**** TASK INPUT ****
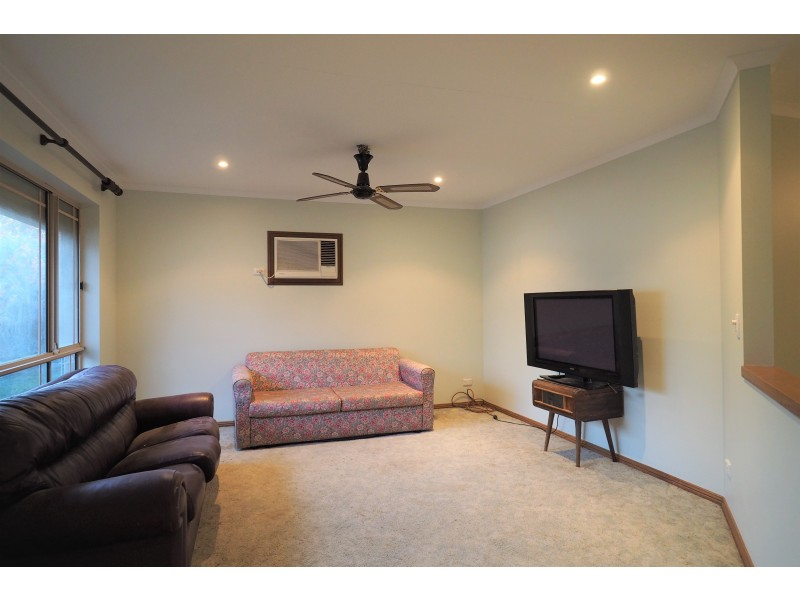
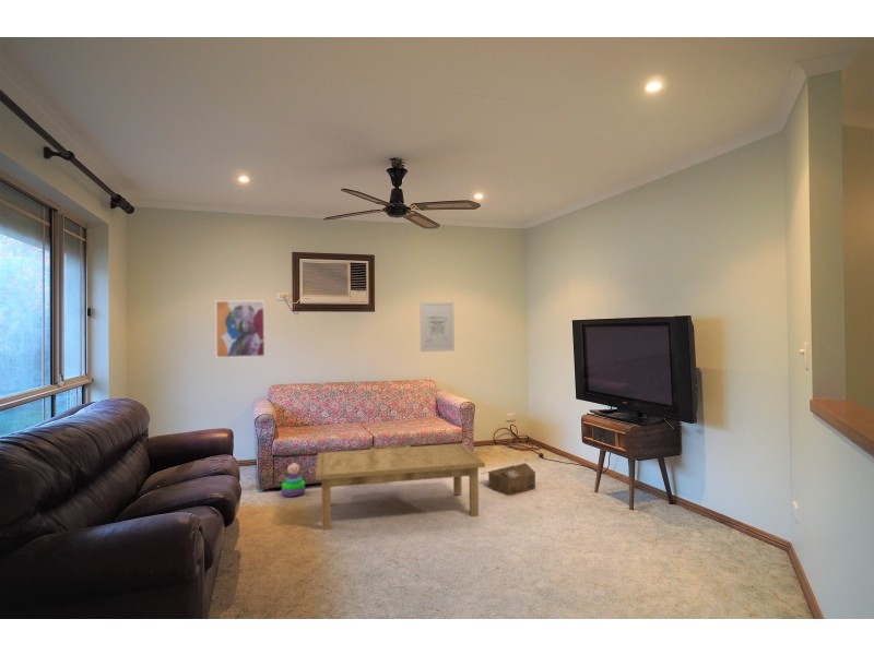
+ wall art [420,301,456,353]
+ stacking toy [280,462,306,498]
+ cardboard box [480,462,536,497]
+ wall art [214,299,267,359]
+ coffee table [315,442,486,532]
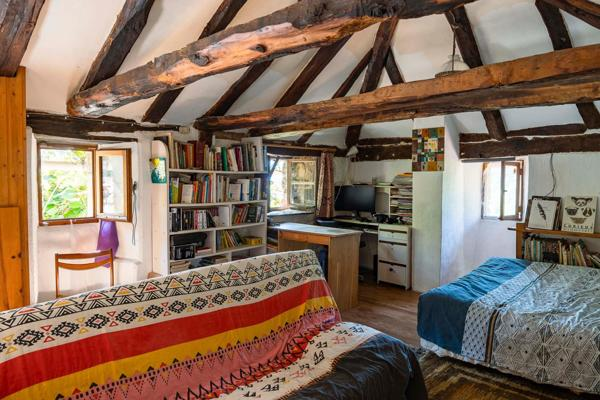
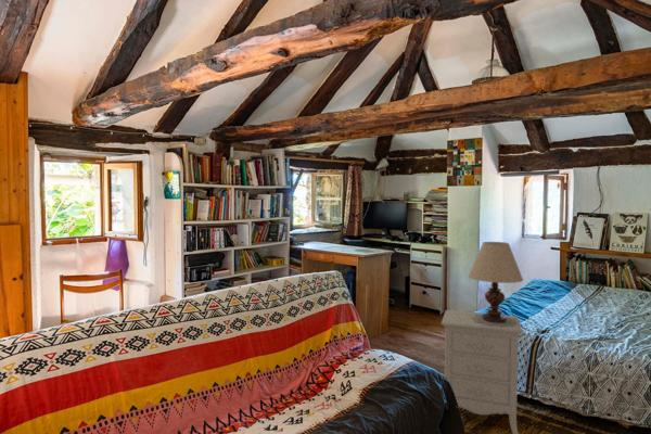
+ table lamp [468,241,524,327]
+ nightstand [441,309,524,434]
****
**TASK INSTRUCTIONS**
Take every record and copy it word for word, dropping the pictures.

**WRITTEN ANSWER**
+ wall art [420,301,456,353]
+ stacking toy [280,462,306,498]
+ cardboard box [480,462,536,497]
+ wall art [214,299,267,359]
+ coffee table [315,442,486,532]
+ table lamp [468,241,524,327]
+ nightstand [441,309,524,434]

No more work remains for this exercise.